Narayanaswami Srinivasan faces court challenge to BCCI post
Nation's supreme court to hear case put by Bihar state that the game's most powerful man should not be allowed to stand for re-election
Narayanaswami Srinivasan, the most powerful man in cricket, faces a last-ditch challenge to his reinstatement this weekend as head of India's board, days after his son-in-law was charged in a corruption scandal.
The combative president of the Board of Control for Cricket in India (BCCI) should have been a certainty at Sunday's annual meeting in Chennai, facing no challenge to his re-election for a third year in office.
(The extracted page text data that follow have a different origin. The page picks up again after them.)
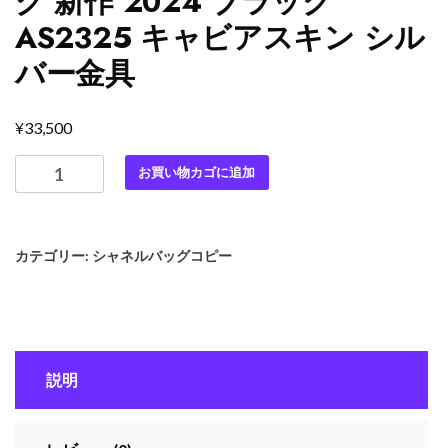
グ 新作 2024 ブラック
AS2325 キャビアスキン シル
バー金具
¥
33,500
最
お買い物カゴに追加
高
級
シ
カテゴリー:
シャネルバッグコピー
ャ
ネ
ル
ス
ー
説明
パ
ー
コ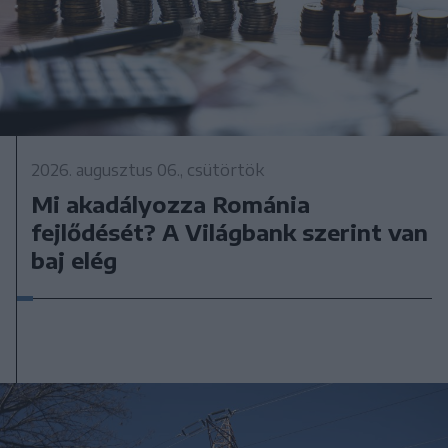
2026. augusztus 06., csütörtök
Mi akadályozza Románia
fejlődését? A Világbank szerint van
baj elég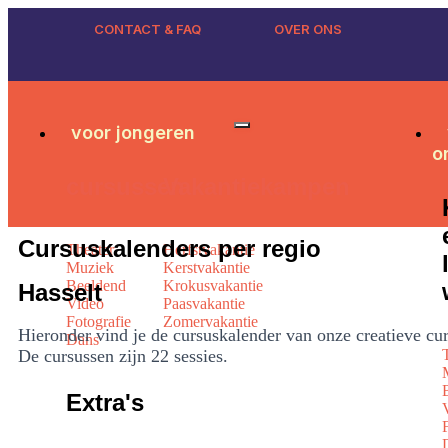
CONTACT & FAQ
OVER ONS
voor jongeren
o
cursussen
Vakantiekampen
Cursuskalenders per regio
Theater
Herfstvakantie
Muziek
Kerstvakantie
Beeldend
Krokusvakantie
Hasselt
Video
Paasvakantie
Fotografie
Zomervakantie
Hieronder vind je de cursuskalender van onze creatieve cu
Dans
De cursussen zijn 22 sessies.
Extra's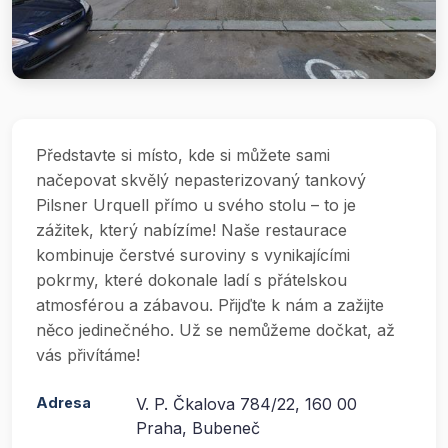
Představte si místo, kde si můžete sami
načepovat skvělý nepasterizovaný tankový
Pilsner Urquell přímo u svého stolu – to je
zážitek, který nabízíme! Naše restaurace
kombinuje čerstvé suroviny s vynikajícími
pokrmy, které dokonale ladí s přátelskou
atmosférou a zábavou. Přijďte k nám a zažijte
něco jedinečného. Už se nemůžeme dočkat, až
vás přivítáme!
Adresa
V. P. Čkalova 784/22, 160 00
Praha, Bubeneč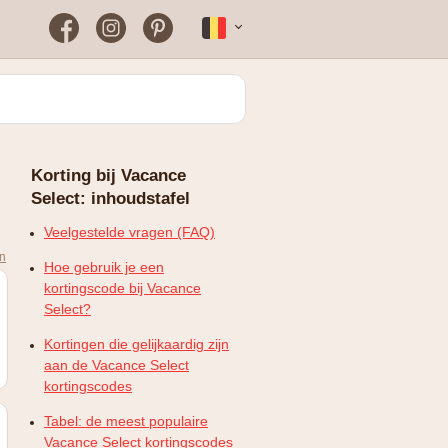
Facebook
Instagram
Pinterest
Français
Bloomon
Wanneer vind je het vaakst
een werkende
kortingscode?
Just Russel
Korting bij Vacance
Plopsaland Theater Hotel
Select: inhoudstafel
FAQ – Veelgestelde vragen
WONDR
Veelgestelde vragen (FAQ)
en
Hoe gebruik je een
kortingscode bij Vacance
Select?
Kortingen die gelijkaardig zijn
aan de Vacance Select
kortingscodes
Tabel: de meest populaire
Vacance Select kortingscodes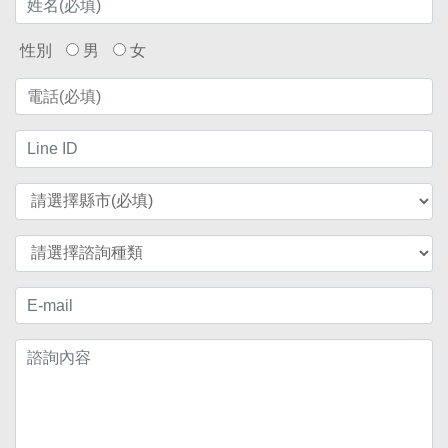
性別
男
女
But he now has a new hurdle tomorrow after the Supreme Court agreed to consider a request for an injunction to prevent him from standing for election, brought by a cricket association in Bihar state.
India, cricket's superpower, generates 70 per cent of the international game's revenue due to its vast television audiences, allowing the BCCI to have its way in all significant decisions on the game's future.
Other international boards dread falling out with the BCCI, aware that the sale of television rights for India series is vital to their survival.
The hearing is yet another headache for Srinivasan, 68, who had to nominally step aside from the BCCI in June - curtailing his powers - when his son-in-law Gurunath Meiyappan was named as a suspect in a corruption inquiry.